There is no pastime that unites this vast and diverse country under one national identity quite like hockey does. Canadians see hockey as a way of taking the curse of six cruel months of winter and turning it into a blessing. The rugged and resilient nature of the Canadian spirit is reflected in the signature physicality of our game.
Like many cultural institutions, changes in hockey are not always well received. From overcoming the stigma of wearing a helmet in the 1960s and ’70s to the crackdown on illegal hits and contact that has come to define the post-lockout NHL, the evolution of hockey has always had it detractors.
Earlier in May, the governing hockey bodies in Nova Scotia and Alberta became the second and third provincial associations after Quebec to ban bodychecking in the 11- to 12-year-old age group, known as the peewee division. These decisions were influenced in part by a recent University of Calgary study that shows that allowing bodychecking at the peewee level more than triples the risk of injury for the young athletes. Now Hockey Canada has decided to adopt the ban country wide.
While concerned parents have praised the decision, others have viewed the changes as an attack on the game itself.

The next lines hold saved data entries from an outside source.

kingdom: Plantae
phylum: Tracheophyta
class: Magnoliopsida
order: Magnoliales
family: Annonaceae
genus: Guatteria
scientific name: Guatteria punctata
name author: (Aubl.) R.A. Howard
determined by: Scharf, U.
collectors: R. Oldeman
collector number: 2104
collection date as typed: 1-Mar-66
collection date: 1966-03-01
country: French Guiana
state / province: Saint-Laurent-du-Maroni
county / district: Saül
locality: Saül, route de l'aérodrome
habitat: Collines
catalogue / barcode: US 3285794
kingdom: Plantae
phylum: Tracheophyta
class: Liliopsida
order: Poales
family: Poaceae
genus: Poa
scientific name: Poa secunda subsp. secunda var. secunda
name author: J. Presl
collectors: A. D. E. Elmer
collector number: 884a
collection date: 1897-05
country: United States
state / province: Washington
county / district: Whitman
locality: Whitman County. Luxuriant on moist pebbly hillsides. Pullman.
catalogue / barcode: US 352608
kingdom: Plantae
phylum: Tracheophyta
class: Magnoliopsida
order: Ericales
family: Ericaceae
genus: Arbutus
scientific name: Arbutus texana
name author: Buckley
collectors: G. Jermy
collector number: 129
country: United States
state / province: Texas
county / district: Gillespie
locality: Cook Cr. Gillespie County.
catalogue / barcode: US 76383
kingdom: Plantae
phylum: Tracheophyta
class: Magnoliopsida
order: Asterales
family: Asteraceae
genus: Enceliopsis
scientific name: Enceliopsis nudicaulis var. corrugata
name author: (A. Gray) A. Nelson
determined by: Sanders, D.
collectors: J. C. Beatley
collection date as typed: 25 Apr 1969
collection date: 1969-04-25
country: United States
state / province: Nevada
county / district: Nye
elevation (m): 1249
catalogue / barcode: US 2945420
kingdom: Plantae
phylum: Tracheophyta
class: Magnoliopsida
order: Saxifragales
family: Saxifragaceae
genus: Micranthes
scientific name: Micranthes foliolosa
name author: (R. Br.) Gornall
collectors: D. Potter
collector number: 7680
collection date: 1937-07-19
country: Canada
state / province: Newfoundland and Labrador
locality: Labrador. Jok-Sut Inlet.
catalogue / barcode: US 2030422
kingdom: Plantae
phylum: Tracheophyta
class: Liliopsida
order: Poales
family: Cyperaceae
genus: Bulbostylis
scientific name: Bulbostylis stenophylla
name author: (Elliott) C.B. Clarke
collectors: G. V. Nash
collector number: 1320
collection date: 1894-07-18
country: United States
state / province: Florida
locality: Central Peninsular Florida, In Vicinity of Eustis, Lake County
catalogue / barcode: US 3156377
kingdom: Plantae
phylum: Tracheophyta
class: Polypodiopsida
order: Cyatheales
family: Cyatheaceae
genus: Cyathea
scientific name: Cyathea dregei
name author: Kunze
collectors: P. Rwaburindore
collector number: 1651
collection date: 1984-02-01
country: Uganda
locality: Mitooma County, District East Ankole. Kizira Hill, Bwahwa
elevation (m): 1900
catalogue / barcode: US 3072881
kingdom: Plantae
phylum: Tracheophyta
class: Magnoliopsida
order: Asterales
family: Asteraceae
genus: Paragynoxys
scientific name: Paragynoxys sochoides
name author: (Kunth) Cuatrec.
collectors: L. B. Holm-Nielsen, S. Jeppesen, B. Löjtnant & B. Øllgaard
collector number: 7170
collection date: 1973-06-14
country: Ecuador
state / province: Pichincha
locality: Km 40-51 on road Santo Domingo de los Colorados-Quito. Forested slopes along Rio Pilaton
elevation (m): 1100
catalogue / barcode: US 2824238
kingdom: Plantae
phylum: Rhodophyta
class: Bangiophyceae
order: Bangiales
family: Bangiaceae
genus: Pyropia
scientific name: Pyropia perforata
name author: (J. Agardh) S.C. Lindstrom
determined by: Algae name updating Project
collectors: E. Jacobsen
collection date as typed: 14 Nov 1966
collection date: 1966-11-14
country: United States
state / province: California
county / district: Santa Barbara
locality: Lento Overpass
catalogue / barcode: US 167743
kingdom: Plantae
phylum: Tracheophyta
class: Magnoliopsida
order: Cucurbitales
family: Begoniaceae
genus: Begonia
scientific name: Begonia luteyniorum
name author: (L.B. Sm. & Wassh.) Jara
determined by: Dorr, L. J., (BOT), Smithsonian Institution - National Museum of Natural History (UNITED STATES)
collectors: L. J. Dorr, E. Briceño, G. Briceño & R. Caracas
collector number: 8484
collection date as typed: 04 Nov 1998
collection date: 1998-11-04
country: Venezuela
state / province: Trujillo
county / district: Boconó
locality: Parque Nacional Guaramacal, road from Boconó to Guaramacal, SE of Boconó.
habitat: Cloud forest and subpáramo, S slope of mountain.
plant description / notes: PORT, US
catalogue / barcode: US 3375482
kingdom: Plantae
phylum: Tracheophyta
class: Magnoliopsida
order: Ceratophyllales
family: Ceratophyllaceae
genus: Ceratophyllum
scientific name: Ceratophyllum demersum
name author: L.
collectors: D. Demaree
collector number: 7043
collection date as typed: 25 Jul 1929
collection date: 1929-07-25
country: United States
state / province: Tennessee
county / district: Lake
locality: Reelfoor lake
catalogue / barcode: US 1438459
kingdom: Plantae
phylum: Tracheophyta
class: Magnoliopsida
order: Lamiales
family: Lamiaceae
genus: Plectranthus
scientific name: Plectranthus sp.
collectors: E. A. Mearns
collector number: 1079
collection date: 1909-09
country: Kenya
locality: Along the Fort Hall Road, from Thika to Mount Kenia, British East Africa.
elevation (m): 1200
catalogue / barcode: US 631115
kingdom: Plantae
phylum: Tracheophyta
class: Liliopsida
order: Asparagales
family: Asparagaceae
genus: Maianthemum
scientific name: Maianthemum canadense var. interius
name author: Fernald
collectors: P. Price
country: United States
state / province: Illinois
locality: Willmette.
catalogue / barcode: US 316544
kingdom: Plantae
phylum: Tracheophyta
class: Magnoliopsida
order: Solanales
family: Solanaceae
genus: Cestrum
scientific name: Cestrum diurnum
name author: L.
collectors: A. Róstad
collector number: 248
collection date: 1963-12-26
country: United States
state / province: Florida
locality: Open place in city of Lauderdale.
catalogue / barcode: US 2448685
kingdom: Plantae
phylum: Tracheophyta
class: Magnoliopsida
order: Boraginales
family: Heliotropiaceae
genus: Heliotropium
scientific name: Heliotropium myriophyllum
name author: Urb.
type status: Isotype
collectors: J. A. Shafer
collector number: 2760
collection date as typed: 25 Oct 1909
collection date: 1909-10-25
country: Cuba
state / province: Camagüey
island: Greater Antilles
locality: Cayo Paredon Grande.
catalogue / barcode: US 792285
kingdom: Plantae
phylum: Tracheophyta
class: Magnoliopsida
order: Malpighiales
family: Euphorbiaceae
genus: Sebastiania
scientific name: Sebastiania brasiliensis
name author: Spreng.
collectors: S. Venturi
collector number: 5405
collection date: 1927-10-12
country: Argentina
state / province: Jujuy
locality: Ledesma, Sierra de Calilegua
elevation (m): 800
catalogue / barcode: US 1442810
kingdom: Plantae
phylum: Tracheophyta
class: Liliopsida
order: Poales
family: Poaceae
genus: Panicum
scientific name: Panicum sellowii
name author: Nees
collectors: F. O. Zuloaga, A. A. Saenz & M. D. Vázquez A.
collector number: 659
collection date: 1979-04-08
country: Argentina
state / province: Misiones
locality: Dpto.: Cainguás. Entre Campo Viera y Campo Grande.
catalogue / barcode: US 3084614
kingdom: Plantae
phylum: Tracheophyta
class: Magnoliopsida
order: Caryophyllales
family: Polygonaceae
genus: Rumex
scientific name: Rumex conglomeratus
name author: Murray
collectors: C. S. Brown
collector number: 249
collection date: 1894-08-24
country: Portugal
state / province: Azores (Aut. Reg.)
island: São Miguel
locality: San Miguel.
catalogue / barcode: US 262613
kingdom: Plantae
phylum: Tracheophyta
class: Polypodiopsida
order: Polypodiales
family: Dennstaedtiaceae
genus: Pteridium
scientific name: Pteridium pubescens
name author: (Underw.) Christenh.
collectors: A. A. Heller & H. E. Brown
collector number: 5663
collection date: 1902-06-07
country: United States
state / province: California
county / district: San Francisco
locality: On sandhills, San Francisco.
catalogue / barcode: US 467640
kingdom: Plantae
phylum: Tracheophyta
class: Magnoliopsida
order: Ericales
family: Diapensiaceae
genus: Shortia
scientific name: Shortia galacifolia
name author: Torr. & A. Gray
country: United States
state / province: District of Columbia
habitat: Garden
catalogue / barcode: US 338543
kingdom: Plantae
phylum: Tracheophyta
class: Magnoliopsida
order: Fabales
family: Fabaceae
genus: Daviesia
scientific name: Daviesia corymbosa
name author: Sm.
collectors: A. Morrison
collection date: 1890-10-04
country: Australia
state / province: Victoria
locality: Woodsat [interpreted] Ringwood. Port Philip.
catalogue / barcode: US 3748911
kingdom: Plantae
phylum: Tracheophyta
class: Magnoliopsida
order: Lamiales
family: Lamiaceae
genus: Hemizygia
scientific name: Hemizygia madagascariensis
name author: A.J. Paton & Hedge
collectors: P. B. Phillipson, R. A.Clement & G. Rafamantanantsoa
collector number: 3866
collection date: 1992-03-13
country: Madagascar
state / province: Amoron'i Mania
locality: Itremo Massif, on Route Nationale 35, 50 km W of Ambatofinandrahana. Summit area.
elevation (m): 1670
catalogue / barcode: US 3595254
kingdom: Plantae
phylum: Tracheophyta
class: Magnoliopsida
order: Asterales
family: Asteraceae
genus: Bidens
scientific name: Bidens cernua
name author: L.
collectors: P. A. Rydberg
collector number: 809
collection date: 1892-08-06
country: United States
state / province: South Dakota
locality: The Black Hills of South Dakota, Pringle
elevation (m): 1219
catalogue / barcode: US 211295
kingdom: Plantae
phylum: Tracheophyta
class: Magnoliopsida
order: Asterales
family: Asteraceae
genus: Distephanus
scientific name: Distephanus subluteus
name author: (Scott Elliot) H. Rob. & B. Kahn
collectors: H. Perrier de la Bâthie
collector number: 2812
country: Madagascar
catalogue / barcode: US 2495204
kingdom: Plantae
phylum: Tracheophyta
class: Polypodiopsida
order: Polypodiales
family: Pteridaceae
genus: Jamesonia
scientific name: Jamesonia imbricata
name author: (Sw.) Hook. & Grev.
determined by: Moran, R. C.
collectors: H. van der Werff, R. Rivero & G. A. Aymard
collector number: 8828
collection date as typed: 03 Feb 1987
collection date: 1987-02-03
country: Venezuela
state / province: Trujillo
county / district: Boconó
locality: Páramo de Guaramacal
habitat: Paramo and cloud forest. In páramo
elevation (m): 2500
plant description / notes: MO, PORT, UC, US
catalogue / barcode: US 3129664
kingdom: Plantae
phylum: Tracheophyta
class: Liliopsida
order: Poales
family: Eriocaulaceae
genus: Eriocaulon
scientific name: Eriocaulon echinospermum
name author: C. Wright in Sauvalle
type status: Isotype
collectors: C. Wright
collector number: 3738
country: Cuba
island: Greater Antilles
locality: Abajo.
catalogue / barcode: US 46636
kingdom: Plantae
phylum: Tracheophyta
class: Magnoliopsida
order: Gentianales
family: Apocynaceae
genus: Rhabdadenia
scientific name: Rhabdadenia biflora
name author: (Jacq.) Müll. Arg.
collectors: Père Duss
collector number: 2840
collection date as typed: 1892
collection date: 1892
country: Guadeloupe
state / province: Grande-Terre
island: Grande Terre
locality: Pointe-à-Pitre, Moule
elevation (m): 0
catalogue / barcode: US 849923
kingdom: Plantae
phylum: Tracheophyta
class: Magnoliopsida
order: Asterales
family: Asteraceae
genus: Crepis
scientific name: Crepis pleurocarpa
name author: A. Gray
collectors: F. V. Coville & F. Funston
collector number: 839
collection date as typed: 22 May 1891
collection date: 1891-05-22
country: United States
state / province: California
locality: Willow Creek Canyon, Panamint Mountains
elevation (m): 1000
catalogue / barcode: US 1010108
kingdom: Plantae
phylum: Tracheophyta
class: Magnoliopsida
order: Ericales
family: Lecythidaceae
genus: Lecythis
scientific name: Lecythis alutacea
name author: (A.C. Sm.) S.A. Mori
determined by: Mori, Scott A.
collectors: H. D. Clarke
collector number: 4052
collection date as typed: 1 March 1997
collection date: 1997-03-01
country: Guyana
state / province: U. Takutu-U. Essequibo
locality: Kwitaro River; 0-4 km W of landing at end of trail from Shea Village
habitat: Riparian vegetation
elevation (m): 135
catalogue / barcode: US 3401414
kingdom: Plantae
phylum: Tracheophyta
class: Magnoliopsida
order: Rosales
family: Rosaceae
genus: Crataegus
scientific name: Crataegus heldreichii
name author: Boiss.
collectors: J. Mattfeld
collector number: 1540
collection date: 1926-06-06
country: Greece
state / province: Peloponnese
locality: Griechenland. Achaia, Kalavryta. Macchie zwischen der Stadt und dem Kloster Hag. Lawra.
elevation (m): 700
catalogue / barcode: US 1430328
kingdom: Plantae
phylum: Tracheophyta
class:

Comment sections on websites like TSN and CBC are filled with people bemoaning the loss of bodychecking at the peewee level. Popular comments draw comparisons to NHL issues such as players receiving concussions due to not being taught to keep their head up as a kid. Concerns about the decline of the hard-nosed brand of Canadian hockey are a common theme.
This initiative meant to protect the long-term health of children playing hockey in local rinks has triggered a debate on the state of professional hockey. While making sweeping comparisons between the state of professional and minor hockey may be tempting, the main issue must not be ignored: kids are sustaining severe head injuries, and these injuries are scaring them and their parents away from Canada’s treasured pastime.
Bodychecking proponents have made the mistake of putting the needs of an extreme minority of players that will play hockey at a highly competitive level ahead of the vast majority that won’t. They often argue that bodychecking needs to be taught at a young age so that players can learn to make and take a hit safely in the future. But considering that all but the most elite players will be playing in non-contact leagues by the time they are young adults — if they are even playing at all — some important questions are raised. Why should all players risk injury to learn a skill most won’t end up needing?
Hitting will always have a place in hockey. When the players’ skills and awareness have been sharpened enough and their bodies have matured to take the punishment, bodychecking becomes an exciting addition to hockey. The young players will just have to wait a few years to decide if they want to engage in that aspect of the game.
In the meantime, the Canadian identity will be just fine. As science has come to understand the consequences of bodychecking in minor hockey, the true Canadian spirit has shone through. We may be a rough and tumble nation of Canucks, but we don’t need to risk concussing our kids to prove it.